> Tasks and exercises
[1] Repeat word for word the stretch of the passage on generator insulation from "Traditional PD generally" through "neutral point [9].".
[2] Check each statement against the passage on generator insulation: (a) traditional PD occurs mainly at the HV end of stator windings; (b) arcing and VS stay confined to the HV end of the stator winding; (c) metal particles in the stator winding come only from engineers during maintenance. Answer yes or no for each, quoting the words that decide it.
[3] Carry on the passage on generator insulation with the next part, picking up after its last sentence.

------ Document segment

Apart from the result of various design, manufacturing, transport or installation issues, most other deterioration processes are caused by TEAM stresses imposed on insulation during operation. Degradation mechanisms caused by operation and maintenance include ageing during normal operation, inappropriate or lack of maintenance and transient surges resulting from abnormal operation. During normal operation, the TEAM stresses act on the deficiencies and accelerate the ageing of insulation to a typical point when failure will eventually occur. One of the purposes of maintenance is to search and eliminate insulation defect. If lack of maintenance and left such defect untreated, it may cause surface tracking or other PDs. Furthermore, metal particles left by engineers during maintenance or resulted from generator components becoming loose during operation may lodge in vulnerable locations of the stator winding and then cause PD, such as phase-to-phase PD and end-winding corona [22]. Other than normal stresses, PDs can be stimulated by transient stresses caused by abnormal operation of the generator or the relevant devices, such as out-of-phase synchronization, power systems transients and/or abnormal external conditions [1,14,19]. Not surprisingly, in aged insulation systems, the final failure is likely to be stimulated by a mild transient stress that would not have been a problem in a new insulation system [20]. Therefore, the sudden PD caused by transient surges is the most critical one, demanding special attention. This is due to the fact that the sudden PD must be various types like arcing, phase-to-phase PD or slot PD as well.

2.3. Characters of PDs

Traditional PD generally results from locally enhanced electric fields at locations where the dielectric properties of insulating materials are degraded and cannot withstand against the electric field stress anymore, and thus occurs mainly at the HV end of stator windings [9]. However, due to specific design and manufacturing deficiencies, transport and installation defects, normal in-service ageing, or abnormal ageing, it may develop throughout the stator winding. Differing from that, arcing and VS are a result of the interruption of currents induced by the magnetic flux within the stator core, which may occur throughout the entire stator winding, and even in bars close to the neutral point [9].

------------
------ Extracted information

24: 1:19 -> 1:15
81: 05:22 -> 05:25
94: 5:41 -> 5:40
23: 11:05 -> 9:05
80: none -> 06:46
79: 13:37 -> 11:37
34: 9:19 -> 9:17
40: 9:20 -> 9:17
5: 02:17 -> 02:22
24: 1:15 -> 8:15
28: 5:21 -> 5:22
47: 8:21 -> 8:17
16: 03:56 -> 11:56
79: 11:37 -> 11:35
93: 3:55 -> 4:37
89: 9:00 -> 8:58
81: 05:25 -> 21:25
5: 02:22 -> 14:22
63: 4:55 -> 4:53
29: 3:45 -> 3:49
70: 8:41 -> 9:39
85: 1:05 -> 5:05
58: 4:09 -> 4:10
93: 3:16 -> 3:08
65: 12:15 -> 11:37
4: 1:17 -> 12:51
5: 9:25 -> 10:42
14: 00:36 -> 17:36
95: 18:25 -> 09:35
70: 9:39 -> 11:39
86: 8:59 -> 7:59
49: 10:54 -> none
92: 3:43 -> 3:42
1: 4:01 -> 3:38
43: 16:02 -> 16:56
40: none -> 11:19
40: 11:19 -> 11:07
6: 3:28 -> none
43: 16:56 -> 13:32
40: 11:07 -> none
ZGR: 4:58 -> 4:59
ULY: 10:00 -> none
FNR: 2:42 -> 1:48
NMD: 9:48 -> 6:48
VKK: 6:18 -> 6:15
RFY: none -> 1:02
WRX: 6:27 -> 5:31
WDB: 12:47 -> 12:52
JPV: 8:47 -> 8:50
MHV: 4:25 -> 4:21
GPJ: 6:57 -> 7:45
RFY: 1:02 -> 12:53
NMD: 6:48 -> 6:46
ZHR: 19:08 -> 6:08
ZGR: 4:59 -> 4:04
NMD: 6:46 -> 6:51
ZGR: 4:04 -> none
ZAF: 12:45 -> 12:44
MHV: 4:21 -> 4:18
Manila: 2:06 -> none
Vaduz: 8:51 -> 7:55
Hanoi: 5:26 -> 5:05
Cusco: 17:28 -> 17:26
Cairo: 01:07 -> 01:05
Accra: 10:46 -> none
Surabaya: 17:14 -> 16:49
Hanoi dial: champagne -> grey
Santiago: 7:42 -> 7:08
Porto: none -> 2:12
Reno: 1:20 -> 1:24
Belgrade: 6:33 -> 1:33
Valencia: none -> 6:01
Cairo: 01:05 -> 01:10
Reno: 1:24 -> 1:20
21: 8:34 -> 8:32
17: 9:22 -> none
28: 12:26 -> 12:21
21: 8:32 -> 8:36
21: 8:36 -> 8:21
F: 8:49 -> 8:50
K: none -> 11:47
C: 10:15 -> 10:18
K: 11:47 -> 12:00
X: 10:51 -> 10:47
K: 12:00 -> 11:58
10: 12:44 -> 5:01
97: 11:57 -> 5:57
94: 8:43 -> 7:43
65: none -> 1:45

------------

> Results of the exercise
[1]
Traditional PD generally results from locally enhanced electric fields at locations where the dielectric properties of insulating materials are degraded and cannot withstand against the electric field stress anymore, and thus occurs mainly at the HV end of stator windings [9]. However, due to specific design and manufacturing deficiencies, transport and installation defects, normal in-service ageing, or abnormal ageing, it may develop throughout the stator winding. Differing from that, arcing and VS are a result of the interruption of currents induced by the magnetic flux within the stator core, which may occur throughout the entire stator winding, and even in bars close to the neutral point [9].

[2]
(a) Yes: "occurs mainly at the HV end of stator windings"
(b) No: "may occur throughout the entire stator winding, and even in bars close to the neutral point"
(c) No: "metal particles left by engineers during maintenance or resulted from generator components becoming loose during operation"

[3]
Theoretical estimation and practical measurements have indicated that the frequency spectrum of a fast rise-time unipolar PD pulse contains DC to GHz signals [9]. However, due to the specific location, dielectric properties, electric field distribution and space charge caused by preceding PDs, the actual frequency content of a PD pulse may be part of that [4]. An experiment on realistic bars of a hydro generator conducted by Hudon et al. revealed the frequency content of different types of traditional PD signals [23], as shown in Table 1. Regarding the frequency content of arcing and VS, to the best knowledge of the authors, there are few publications on that. However, practical measurements suggested arcing has a strong component between 10 kHz and 30 MHz [24], while VS has a response peak at 6.7 MHz [25].
PD pattern analysis is the most widely used PD interpretation approach aiming at identifying the root cause of PD in stator winding insulation, including pulse height analysis (PHA) [26] and phase resolved partial discharge (PRPD) [27]. There are many publications showing examples of the PD patterns of particular types of PD [23,28,29,30]. A rather special case is [23], where efforts were made to obtain patterns due just to one type of PD at a time, using multiple objects to confirm the patterns to be representative, as shown in Figure 3, where the phase angle of occurrence of the PD pulse is given along x axis, along the other axis is the magnitude of the PD pulse. As regard to arcing and VS, there is no reference PRPD. However, since VS is driven by the magnetic flux, its PRPD will concentrate at current zero crossings of 0° and 180° (which should be near the voltage zero crossings), and manifest no polarity predominance [31].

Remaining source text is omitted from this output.